Des modules courts – comprendre les modes d’expression des troubles psychiques, impact des discriminations raciales sur la santé mentale ou encore santé mentale et vieillissement – se conjuguent à un accompagnement des pratiques professionnelles pour les équipes de terrain ou celui des pratiques managériales pour les cadres. « La notion de rétablissement propose un changement radical, où l’on se fonde sur le point de vue expérientiel et subjectif de la personne, analyse Lucas Aubert, directeur d’Alfapsy. Dès lors, on va essayer de comprendre ce à quoi elle aspire et comment l’action sociale peut se mettre au service de ce processus individuel. Si l’action psychiatrique devient un outil au service du rétablissement, le cheminement est auto-déterminé par les personnes elles-mêmes. »
Au-delà de maladies psychiatriques installées, les travailleurs sociaux sont susceptibles de suivre des usagers dont la situation de vulnérabilité a une conséquence directe sur leur état dépressif, anxieux ou traumatique. « Le fait même de vivre dans une situation de précarité est impactant au niveau de la santé mentale, reprend Lucas Aubert.

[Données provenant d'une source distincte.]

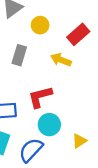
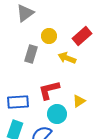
yellow circle: (40, 25) -> (49, 36), moved
yellow triangle: (79, 141) -> (79, 101), moved

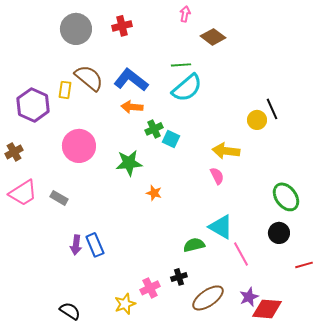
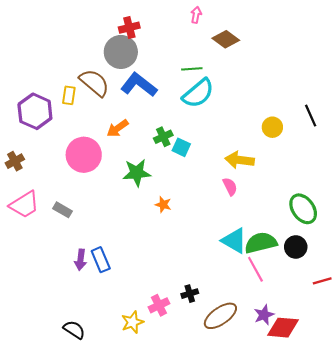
gray circle: (76, 29) -> (121, 52), moved
orange arrow: (132, 107) -> (118, 128), moved, turned -40
black line: (272, 109) -> (311, 116), moved
green semicircle: (194, 245) -> (261, 243), moved, size x1.4

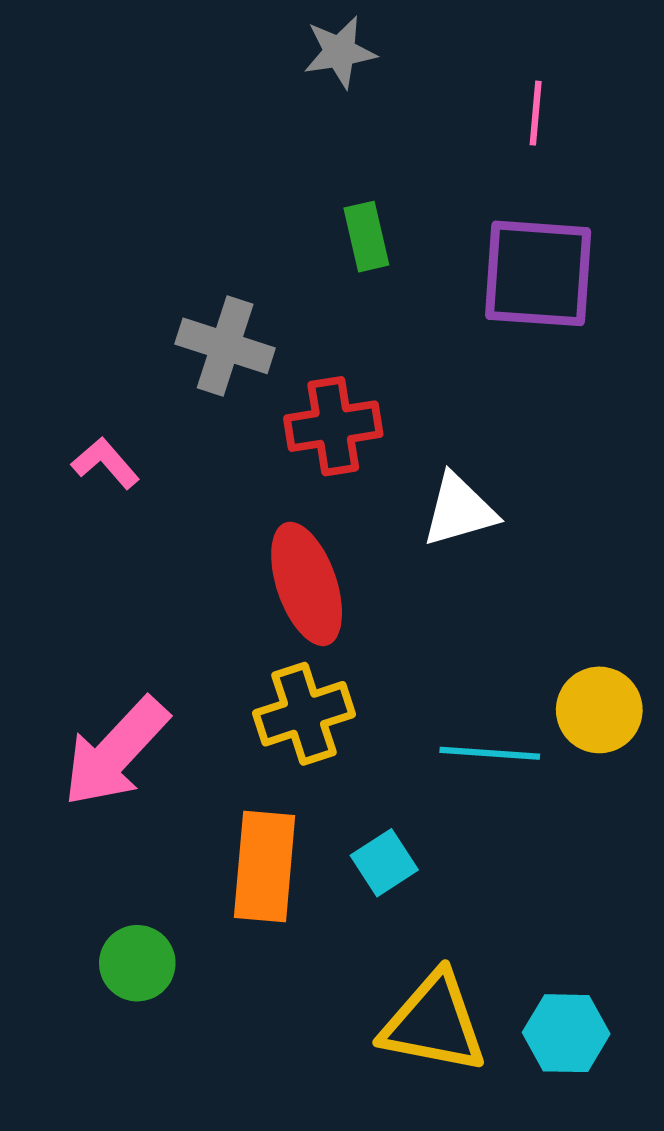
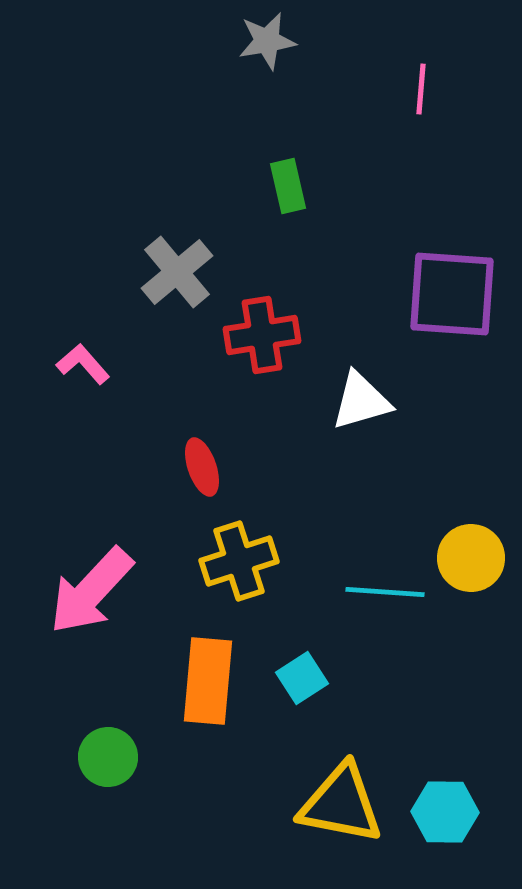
purple square: (538, 273) -> (452, 294), moved
gray cross: (225, 346) -> (177, 272), turned 32
red ellipse: (307, 584) -> (202, 467), moved, size x0.6

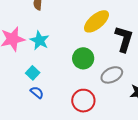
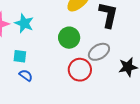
cyan square: (33, 73) -> (20, 56), turned -32
red circle: (83, 101) -> (80, 70), moved

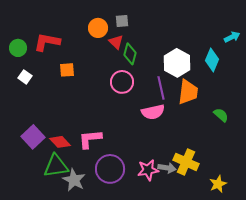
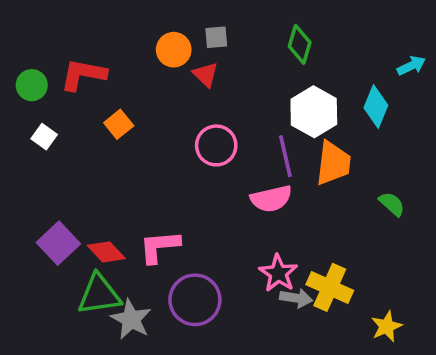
green diamond: (130, 54) -> (300, 44), moved
orange square: (67, 70) -> (119, 124), turned -35
pink star: (148, 170) -> (278, 273), moved, turned -30

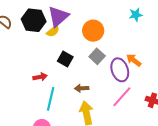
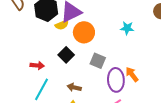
cyan star: (136, 15) -> (127, 28), moved
orange circle: (93, 31) -> (84, 32), moved
gray square: (97, 56) -> (98, 61), turned -35

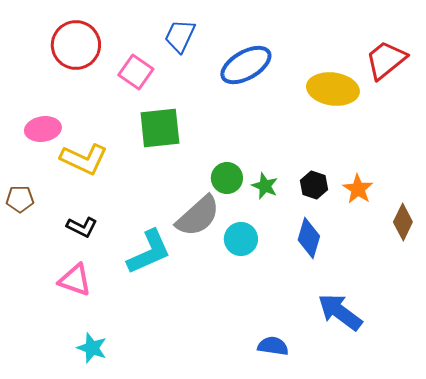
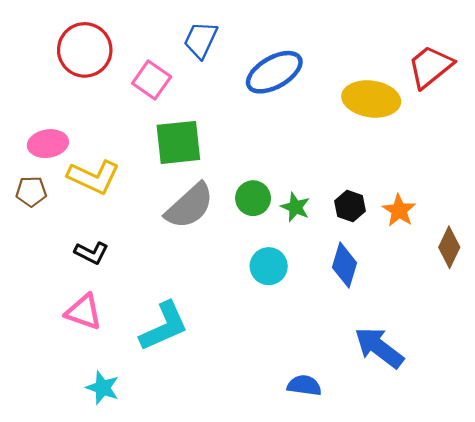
brown pentagon: (20, 199) -> (31, 191), moved
gray semicircle: (198, 216) -> (190, 206), moved
cyan L-shape: (149, 252) -> (164, 326), moved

Il en va de même avec les violences conjugales ou le fait d’avoir une addiction. Les institutions ressentent le besoin d’une montée en compétences de leurs salariés sur ces questions-là et les travailleurs sociaux s’interrogent sur le sens même de leur métier. Nous les aidons à réfléchir au déploiement de nouvelles formes d’accompagnement, de nouvelles postures, de nouvelles pratiques. »
L’approche adoptée par Alfapsy entend sortir du rapport de domination classique opposant professionnels sachants et usagers profanes. Elle n’envisage pas la santé mentale avec un objectif de stabilisation, sinon de chercher ensemble le chemin d’un certain épanouissement. « Il est nécessaire d’arrêter de se focaliser sur la réduction des symptômes et de se centrer sur la personne dans un caractère holistique global, insiste le directeur. Ce travail de supervision clinique, où prime la relation, doit être remis au cœur de la pratique des travailleurs sociaux, parce qu’il serait dommageable que seuls les psychologues soient capables de tisser ce type de liens. »
« On ne forme pas à poser un diagnostic. Notre seul but est d’aider à repérer des symptômes, pour ensuite être capable de proposer de l’assistance. »
Floriane Conrath, formatrice et assistante sociale.
(1) Assises de la santé mentale et de la psychiatrie, 2021.